Vai, io l’ho desiderato per te – ora la sete
non sarà un peso, le difficoltà dell’esistenza meno dure…
La raccolta Ossi di seppia (1925), di Eugenio Montale, è aperta da una sezione, In limine, che in latino significa “sulla soglia”, contenente un testo che ha per incipit il verso «Godi se il vento ch’entra nel pomario»
In limine – Analisi
Di seguito l’analisi del testo di In limine.
Il poeta si rivolge a un interlocutore indeterminato – anche se molto probabilmente si tratta dell’attrice peruviana Paola Nicoli o di Anna Degli Uberti, conosciuta in gioventù da Montale e ricorrente in altre poesie come Annetta/Arletta – con l’imperativo («Godi», v. 1), che può essere anche interpretato come indicativo presente, a vivere pienamente «il vento ch’entra nel pomario»: esso rappresenta l’irruzione improvvisa di una vitalità in un luogo – l’esistenza – chiuso in se stesso, che «orto non era, ma reliquario» (v. 5) di «memorie» (v. 4) ormai morte.
In quel «lembo / di terra» (vv. 8-9) è percebile («tu senti», v. 6) il movimento vitale della natura, che lo trasforma in un «crogiuolo» (v. 9), un luogo di rinnovamento. Il “crogiolo”, letteralmente, è il recipiente in cui si fondono i metalli; qui metaforicamente indica appunto il rimescolio di vite ed esperienze.

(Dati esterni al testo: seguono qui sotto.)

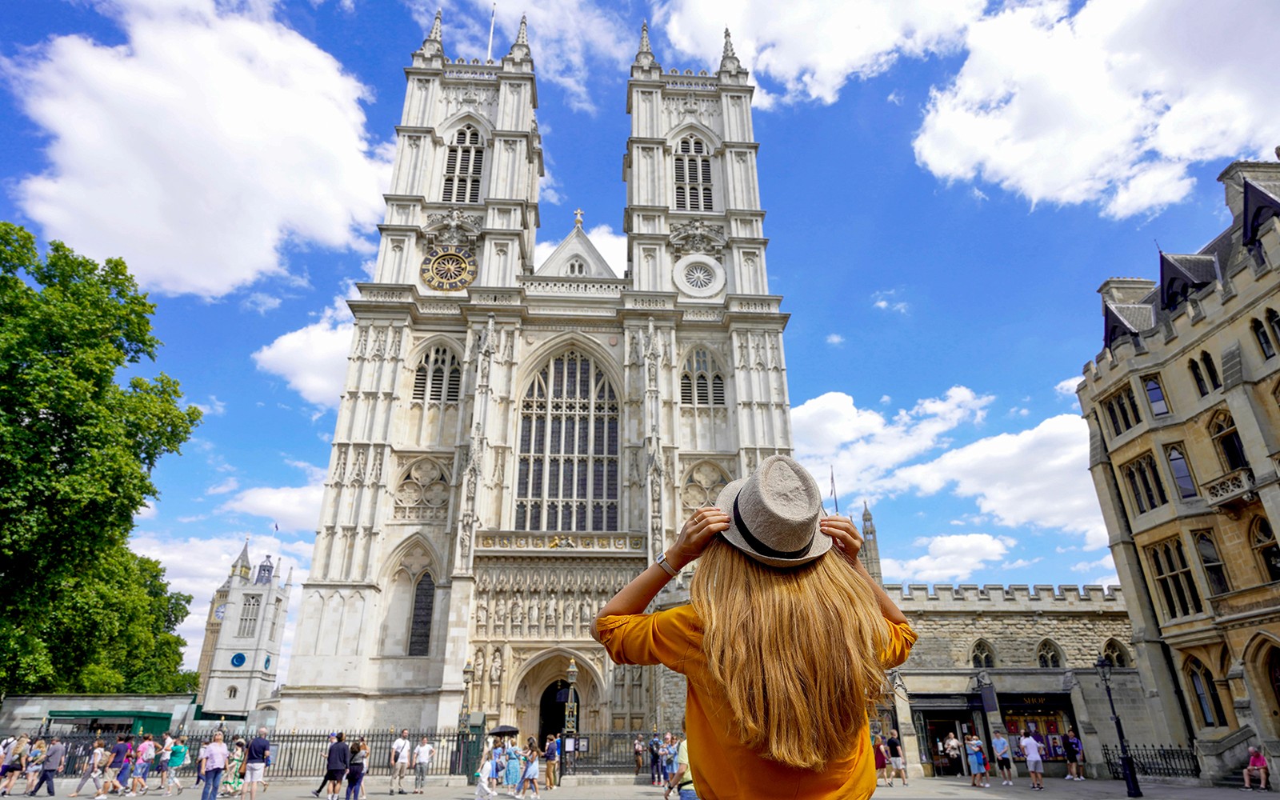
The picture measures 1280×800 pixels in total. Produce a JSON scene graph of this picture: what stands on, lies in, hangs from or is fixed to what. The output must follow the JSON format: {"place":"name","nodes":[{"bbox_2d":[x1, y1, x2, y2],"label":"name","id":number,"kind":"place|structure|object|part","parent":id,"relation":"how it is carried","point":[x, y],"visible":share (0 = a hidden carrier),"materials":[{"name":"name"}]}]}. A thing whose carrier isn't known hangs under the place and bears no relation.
{"place":"outdoors","nodes":[
{"label":"outdoors","id":0,"kind":"place"},
{"bbox_2d":[0,692,259,737],"label":"low building","id":1,"kind":"structure","parent":0,"point":[45,701],"materials":[{"name":"grey stone"}]},
{"bbox_2d":[1,0,391,297],"label":"cloud","id":2,"kind":"structure","parent":0,"point":[225,96],"materials":[{"name":"white"}]},
{"bbox_2d":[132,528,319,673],"label":"cloud","id":3,"kind":"structure","parent":0,"point":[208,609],"materials":[{"name":"white"}]},
{"bbox_2d":[193,540,291,718],"label":"clock tower","id":4,"kind":"structure","parent":0,"point":[278,630],"materials":[{"name":"white stone"}]},
{"bbox_2d":[229,651,247,666],"label":"clock","id":5,"kind":"object","parent":4,"relation":"attached to","point":[240,658],"visible":0.97,"materials":[{"name":"blue"}]},
{"bbox_2d":[238,592,260,637],"label":"window","id":6,"kind":"structure","parent":4,"relation":"in","point":[247,633],"materials":[{"name":"glass"}]},
{"bbox_2d":[221,481,325,530],"label":"cloud","id":7,"kind":"structure","parent":0,"point":[254,511],"materials":[{"name":"white"}]},
{"bbox_2d":[253,300,357,406],"label":"cloud","id":8,"kind":"structure","parent":0,"point":[269,356],"materials":[{"name":"white"}]},
{"bbox_2d":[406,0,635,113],"label":"cloud","id":9,"kind":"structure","parent":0,"point":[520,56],"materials":[{"name":"white"}]},
{"bbox_2d":[273,0,795,739],"label":"cathedral","id":10,"kind":"structure","parent":0,"point":[327,574],"materials":[{"name":"white stone"}]},
{"bbox_2d":[407,572,435,654],"label":"arched window","id":11,"kind":"structure","parent":10,"relation":"in","point":[427,621],"materials":[{"name":"black glass"}]},
{"bbox_2d":[412,342,460,403],"label":"arched window","id":12,"kind":"structure","parent":10,"relation":"in","point":[438,380],"materials":[{"name":"beige stone"}]},
{"bbox_2d":[420,246,476,291],"label":"clock","id":13,"kind":"object","parent":10,"relation":"attached to","point":[452,254],"visible":0.99,"materials":[{"name":"gold metal"}]},
{"label":"tower","id":14,"kind":"part","parent":10,"relation":"part of","materials":[{"name":"white stone"}]},
{"bbox_2d":[441,121,484,201],"label":"arched window","id":15,"kind":"structure","parent":10,"relation":"in","point":[478,154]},
{"bbox_2d":[486,0,496,59],"label":"flagpole","id":16,"kind":"object","parent":10,"relation":"on","point":[491,38],"visible":0.49,"materials":[{"name":"white metal"}]},
{"bbox_2d":[537,678,576,754],"label":"doorway","id":17,"kind":"structure","parent":10,"relation":"in","point":[566,694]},
{"bbox_2d":[514,351,620,529],"label":"arched window","id":18,"kind":"structure","parent":10,"relation":"in","point":[578,450],"materials":[{"name":"glass"}]},
{"bbox_2d":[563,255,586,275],"label":"window","id":19,"kind":"structure","parent":10,"relation":"in","point":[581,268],"materials":[{"name":"white stone"}]},
{"bbox_2d":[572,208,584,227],"label":"cross","id":20,"kind":"object","parent":10,"relation":"on","point":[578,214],"visible":0.87,"materials":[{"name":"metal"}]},
{"bbox_2d":[673,134,713,210],"label":"arched window","id":21,"kind":"structure","parent":10,"relation":"in","point":[681,169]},
{"label":"tower","id":22,"kind":"part","parent":10,"relation":"part of","materials":[{"name":"white stone"}]},
{"bbox_2d":[674,254,725,296],"label":"round window","id":23,"kind":"structure","parent":10,"relation":"attached to","point":[720,270],"materials":[{"name":"white stone"}]},
{"bbox_2d":[680,347,724,406],"label":"arched window","id":24,"kind":"structure","parent":10,"relation":"in","point":[718,399],"materials":[{"name":"beige stone"}]},
{"bbox_2d":[528,221,628,277],"label":"cloud","id":25,"kind":"structure","parent":0,"point":[613,242],"materials":[{"name":"white"}]},
{"bbox_2d":[0,0,1276,663],"label":"sky","id":26,"kind":"structure","parent":0,"point":[601,142],"materials":[{"name":"blue"}]},
{"bbox_2d":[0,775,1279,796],"label":"pavement","id":27,"kind":"structure","parent":0,"point":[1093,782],"materials":[{"name":"grey stone"}]},
{"bbox_2d":[0,736,20,795],"label":"person","id":28,"kind":"object","parent":27,"relation":"on","point":[3,766],"visible":0.99},
{"bbox_2d":[20,736,47,795],"label":"person","id":29,"kind":"object","parent":27,"relation":"on","point":[30,777],"visible":0.98},
{"bbox_2d":[102,736,133,794],"label":"person","id":30,"kind":"object","parent":27,"relation":"on","point":[122,747],"visible":0.98},
{"bbox_2d":[130,734,156,794],"label":"person","id":31,"kind":"object","parent":27,"relation":"on","point":[147,747],"visible":0.97},
{"bbox_2d":[155,733,174,789],"label":"person","id":32,"kind":"object","parent":27,"relation":"on","point":[166,747],"visible":0.98},
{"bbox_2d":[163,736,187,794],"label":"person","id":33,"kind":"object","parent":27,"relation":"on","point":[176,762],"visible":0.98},
{"bbox_2d":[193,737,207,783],"label":"person","id":34,"kind":"object","parent":27,"relation":"on","point":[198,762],"visible":0.51},
{"bbox_2d":[219,737,245,796],"label":"woman","id":35,"kind":"object","parent":27,"relation":"on","point":[233,782],"visible":0.83},
{"bbox_2d":[8,728,659,778],"label":"iron fence","id":36,"kind":"object","parent":27,"relation":"on","point":[291,752],"visible":0.54,"materials":[{"name":"black metal"}]},
{"bbox_2d":[388,729,413,795],"label":"man","id":37,"kind":"object","parent":27,"relation":"on","point":[398,774],"visible":0.99},
{"bbox_2d":[411,734,434,792],"label":"man","id":38,"kind":"object","parent":27,"relation":"on","point":[427,752],"visible":0.98},
{"bbox_2d":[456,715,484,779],"label":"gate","id":39,"kind":"structure","parent":27,"relation":"on","point":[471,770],"materials":[{"name":"green metal"}]},
{"bbox_2d":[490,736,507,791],"label":"person","id":40,"kind":"object","parent":27,"relation":"on","point":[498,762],"visible":0.82},
{"bbox_2d":[502,739,523,795],"label":"woman","id":41,"kind":"object","parent":27,"relation":"on","point":[510,777],"visible":0.97},
{"bbox_2d":[490,724,520,736],"label":"umbrella","id":42,"kind":"object","parent":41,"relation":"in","point":[508,728],"visible":0.82,"materials":[{"name":"black"}]},
{"bbox_2d":[541,733,558,789],"label":"person","id":43,"kind":"object","parent":27,"relation":"on","point":[550,757],"visible":1},
{"bbox_2d":[561,656,578,778],"label":"lamp post","id":44,"kind":"object","parent":27,"relation":"on","point":[571,672],"visible":0.91,"materials":[{"name":"metal"}]},
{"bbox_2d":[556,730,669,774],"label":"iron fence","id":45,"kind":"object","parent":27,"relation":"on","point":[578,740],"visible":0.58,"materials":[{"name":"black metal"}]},
{"bbox_2d":[632,736,644,775],"label":"person","id":46,"kind":"object","parent":27,"relation":"on","point":[637,747],"visible":0.99},
{"bbox_2d":[647,735,663,784],"label":"person","id":47,"kind":"object","parent":27,"relation":"on","point":[654,745],"visible":0.93},
{"bbox_2d":[661,733,677,786],"label":"person","id":48,"kind":"object","parent":27,"relation":"on","point":[666,770],"visible":0.65},
{"bbox_2d":[872,734,889,781],"label":"person","id":49,"kind":"object","parent":27,"relation":"on","point":[881,759],"visible":0.76},
{"bbox_2d":[886,732,907,783],"label":"person","id":50,"kind":"object","parent":27,"relation":"on","point":[893,750],"visible":0.99},
{"bbox_2d":[944,731,963,775],"label":"person","id":51,"kind":"object","parent":27,"relation":"on","point":[952,752],"visible":0.98},
{"bbox_2d":[964,733,987,786],"label":"person","id":52,"kind":"object","parent":27,"relation":"on","point":[974,750],"visible":0.98},
{"bbox_2d":[991,732,1014,785],"label":"person","id":53,"kind":"object","parent":27,"relation":"on","point":[1001,747],"visible":0.98},
{"bbox_2d":[1018,732,1045,788],"label":"man","id":54,"kind":"object","parent":27,"relation":"on","point":[1030,742],"visible":0.99},
{"bbox_2d":[1063,731,1083,778],"label":"person","id":55,"kind":"object","parent":27,"relation":"on","point":[1076,745],"visible":0.99},
{"bbox_2d":[1096,656,1142,796],"label":"street lamp","id":56,"kind":"object","parent":27,"relation":"on","point":[1125,759],"visible":0.99,"materials":[{"name":"black metal"}]},
{"bbox_2d":[1103,744,1200,778],"label":"iron fence","id":57,"kind":"object","parent":27,"relation":"on","point":[1142,764],"visible":0.58,"materials":[{"name":"black metal"}]},
{"bbox_2d":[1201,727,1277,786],"label":"stone staircase","id":58,"kind":"structure","parent":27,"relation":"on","point":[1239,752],"materials":[{"name":"grey stone"}]},
{"bbox_2d":[1242,744,1269,790],"label":"person","id":59,"kind":"object","parent":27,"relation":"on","point":[1251,766],"visible":0.99},
{"bbox_2d":[656,0,990,106],"label":"cloud","id":60,"kind":"structure","parent":0,"point":[798,54],"materials":[{"name":"white"}]},
{"bbox_2d":[828,467,838,514],"label":"flagpole","id":61,"kind":"object","parent":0,"point":[832,480],"visible":0.68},
{"bbox_2d":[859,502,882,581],"label":"turret","id":62,"kind":"object","parent":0,"point":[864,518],"visible":0.59,"materials":[{"name":"stone"}]},
{"bbox_2d":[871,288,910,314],"label":"cloud","id":63,"kind":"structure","parent":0,"point":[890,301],"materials":[{"name":"white"}]},
{"bbox_2d":[884,531,1016,582],"label":"cloud","id":64,"kind":"structure","parent":0,"point":[920,560],"materials":[{"name":"white"}]},
{"bbox_2d":[794,387,1108,562],"label":"cloud","id":65,"kind":"structure","parent":0,"point":[978,446],"materials":[{"name":"white"}]},
{"bbox_2d":[874,580,1152,774],"label":"stone building","id":66,"kind":"structure","parent":0,"point":[1027,633],"materials":[{"name":"grey stone"}]},
{"bbox_2d":[914,698,979,773],"label":"shop entrance","id":67,"kind":"object","parent":66,"relation":"in","point":[957,738],"visible":0.66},
{"bbox_2d":[968,638,996,667],"label":"arched window","id":68,"kind":"structure","parent":66,"relation":"in","point":[988,655],"materials":[{"name":"stone"}]},
{"bbox_2d":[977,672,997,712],"label":"hanging sign","id":69,"kind":"object","parent":66,"relation":"attached to","point":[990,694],"visible":0.97,"materials":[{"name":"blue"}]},
{"bbox_2d":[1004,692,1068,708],"label":"shop sign","id":70,"kind":"object","parent":66,"relation":"attached to","point":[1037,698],"visible":0.87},
{"bbox_2d":[999,693,1075,759],"label":"shop window","id":71,"kind":"structure","parent":66,"relation":"in","point":[1054,752],"materials":[{"name":"glass"}]},
{"bbox_2d":[1034,638,1064,667],"label":"arched window","id":72,"kind":"structure","parent":66,"relation":"in","point":[1049,660],"materials":[{"name":"stone"}]},
{"bbox_2d":[1100,637,1130,668],"label":"arched window","id":73,"kind":"structure","parent":66,"relation":"in","point":[1118,658],"materials":[{"name":"stone"}]},
{"bbox_2d":[912,0,1279,215],"label":"cloud","id":74,"kind":"structure","parent":0,"point":[1020,157],"materials":[{"name":"white"}]},
{"bbox_2d":[1076,144,1279,785],"label":"stone building","id":75,"kind":"structure","parent":0,"point":[1113,446],"materials":[{"name":"stone"}]},
{"bbox_2d":[1102,386,1141,437],"label":"window","id":76,"kind":"structure","parent":75,"relation":"in","point":[1125,414],"materials":[{"name":"black glass"}]},
{"bbox_2d":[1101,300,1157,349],"label":"dormer window","id":77,"kind":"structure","parent":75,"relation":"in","point":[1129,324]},
{"bbox_2d":[1123,452,1167,511],"label":"window","id":78,"kind":"structure","parent":75,"relation":"in","point":[1144,482],"materials":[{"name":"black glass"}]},
{"bbox_2d":[1142,375,1169,416],"label":"window","id":79,"kind":"structure","parent":75,"relation":"in","point":[1162,407],"materials":[{"name":"glass"}]},
{"bbox_2d":[1148,538,1201,616],"label":"window","id":80,"kind":"structure","parent":75,"relation":"in","point":[1159,567],"materials":[{"name":"brown glass"}]},
{"bbox_2d":[1166,444,1197,498],"label":"window","id":81,"kind":"structure","parent":75,"relation":"in","point":[1178,458],"materials":[{"name":"glass"}]},
{"bbox_2d":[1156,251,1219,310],"label":"dormer window","id":82,"kind":"structure","parent":75,"relation":"on","point":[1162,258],"materials":[{"name":"black"}]},
{"bbox_2d":[1188,350,1220,396],"label":"window","id":83,"kind":"structure","parent":75,"relation":"in","point":[1213,382],"materials":[{"name":"black glass"}]},
{"bbox_2d":[1186,659,1224,726],"label":"window","id":84,"kind":"structure","parent":75,"relation":"in","point":[1213,723],"materials":[{"name":"glass"}]},
{"bbox_2d":[1192,529,1229,594],"label":"window","id":85,"kind":"structure","parent":75,"relation":"in","point":[1208,562],"materials":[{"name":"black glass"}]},
{"bbox_2d":[1208,414,1249,471],"label":"window","id":86,"kind":"structure","parent":75,"relation":"in","point":[1230,450],"materials":[{"name":"brown"}]},
{"bbox_2d":[1203,467,1257,509],"label":"balcony","id":87,"kind":"structure","parent":75,"relation":"attached to","point":[1213,487],"materials":[{"name":"white stone"}]},
{"bbox_2d":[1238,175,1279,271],"label":"dormer window","id":88,"kind":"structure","parent":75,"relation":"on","point":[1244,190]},
{"bbox_2d":[1250,314,1278,358],"label":"window","id":89,"kind":"structure","parent":75,"relation":"in","point":[1266,342],"materials":[{"name":"black glass"}]},
{"bbox_2d":[1250,639,1279,736],"label":"arched doorway","id":90,"kind":"structure","parent":75,"relation":"in","point":[1278,682],"materials":[{"name":"brown stone"}]},
{"bbox_2d":[1251,517,1279,580],"label":"window","id":91,"kind":"structure","parent":75,"relation":"in","point":[1266,555],"materials":[{"name":"brown"}]},
{"label":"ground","id":92,"kind":"structure","parent":0},
{"bbox_2d":[32,737,66,799],"label":"man","id":93,"kind":"object","parent":92,"relation":"on","point":[54,766],"visible":0.99},
{"bbox_2d":[72,738,109,799],"label":"person","id":94,"kind":"object","parent":92,"relation":"on","point":[98,752],"visible":0.99},
{"bbox_2d":[0,217,207,701],"label":"tree","id":95,"kind":"object","parent":92,"relation":"on","point":[176,662],"visible":0.98,"materials":[{"name":"green plant"}]},
{"bbox_2d":[44,708,175,734],"label":"green awning","id":96,"kind":"object","parent":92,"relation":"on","point":[59,716],"visible":0.69,"materials":[{"name":"green"}]},
{"bbox_2d":[199,728,228,799],"label":"man","id":97,"kind":"object","parent":92,"relation":"on","point":[220,747],"visible":0.98},
{"bbox_2d":[240,732,271,799],"label":"man","id":98,"kind":"object","parent":92,"relation":"on","point":[254,750],"visible":0.99},
{"bbox_2d":[318,732,348,799],"label":"man","id":99,"kind":"object","parent":92,"relation":"on","point":[333,766],"visible":0.99},
{"bbox_2d":[344,738,367,799],"label":"person","id":100,"kind":"object","parent":92,"relation":"on","point":[359,766],"visible":0.98},
{"bbox_2d":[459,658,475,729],"label":"lamp post","id":101,"kind":"object","parent":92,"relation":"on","point":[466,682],"visible":0.8,"materials":[{"name":"metal"}]},
{"bbox_2d":[474,742,499,799],"label":"person","id":102,"kind":"object","parent":92,"relation":"on","point":[486,766],"visible":0.99},
{"bbox_2d":[518,738,540,799],"label":"woman","id":103,"kind":"object","parent":92,"relation":"on","point":[530,766],"visible":0.99},
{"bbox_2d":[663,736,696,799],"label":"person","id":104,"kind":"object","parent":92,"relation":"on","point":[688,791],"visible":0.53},
{"bbox_2d":[592,456,915,799],"label":"woman","id":105,"kind":"object","parent":92,"relation":"on","point":[788,677],"visible":0.99}
]}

L’«erto muro» del v. 10 è il confine insuperabile che separa l’io lirico – prigioniero di un’esistenza che è tormento («rovello») – e il “tu” che, invitato a procedere (non è chiaro se all’interno del pomario o al di fuori di esso), può imbattersi in un salvifico «fantasma», un’apparizione misteriosa e miracolosa che, come il vento dell’incipit, può rappresentare una via di fuga dalla prigionia esistenziale e una possibilità diversa di vita.
I versi finali della terza strofa sembrano suggerire che la salvezza è quella degli eventi che il presente, mutanto continuamente, cancella dalla memoria per dar luogo al futuro.
La «maglia rotta nella rotta» che l’interlocutore del poeta invita a cercare è paragonabile allo «sbaglio di Natura», al «punto morto del mondo», a «l’anello che non tiene», al «filo da disbrogliare» che, nella poesia successiva I limoni, sono immagini di “errori”, “rotture”, “meccanismi inceppati” che sembrano offrire il segreto ultimo delle cose e dell’esistenza. Si tratta di “epifanie”, attraverso le quali oggetti o fatti si caricano di significati profondi.
Se il “tu” a cui il poeta si rivolge riuscirà a fuggire, egli, pur rimanendo prigioniero, sarà sollevato («la sete / mi sarà lieve», vv. 17-18) e l’insofferenza di vivere un’esistenza tormentata risulterà alleggerita («meno acre la ruggine…», v. 18).